Sono passati vent’anni dal 20 luglio 2001 quando Carlo Giuliani, ragazzo genovese di 23 anni, viene colpito da un proiettile sparato da una camionetta defender dei carabinieri da Mario Placanica, 21enne di leva.
La posizione della famiglia Giuliani è nota: la ‘verità storica’ è diversa da quella della sentenza di archiviazione disposta dalla gip Elena Daloisio (maggio 2003) su richiesta del pm Silvio Franz, supportata anche da documenti, foto, filmati (sul sito carlogiuliano.it, sentenza inclusa). Parlare dunque oggi con il padre di Carlo, Giuliano, è anche ritornare su quei drammatici temi, di cui continua a chiedere conto.
Dopo vent’anni, però, Giuliani pone anche il tema delle mancate risposte al Paese. Resta la ferita di quel processo che non si è mai fatto: "Per Carlo, la cosa più grave, più di averlo ucciso, è stata l'archiviazione - dice all'ANSA -. Non è stato concesso neanche un processo.

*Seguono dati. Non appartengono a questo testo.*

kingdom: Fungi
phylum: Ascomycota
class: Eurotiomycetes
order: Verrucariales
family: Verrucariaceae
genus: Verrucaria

Non sempre, ma a volte, i processi consentono di raggiungere la giustizia, la verità di quello che è successo”.
“Rispetto ad altre cadenze, ad esempio il decennale, con questo ventennale dei fatti del G8 di Genova siamo in presenza di qualcosa che ha modificato l'atteggiamento generale nei confronti di quello che è successo 20 anni fa” racconta Giuliani padre, rifendendosi alle sentenze definitive sui fatti della Diaz e di Bolzaneto (l’ultima a Strasburgo, 2015).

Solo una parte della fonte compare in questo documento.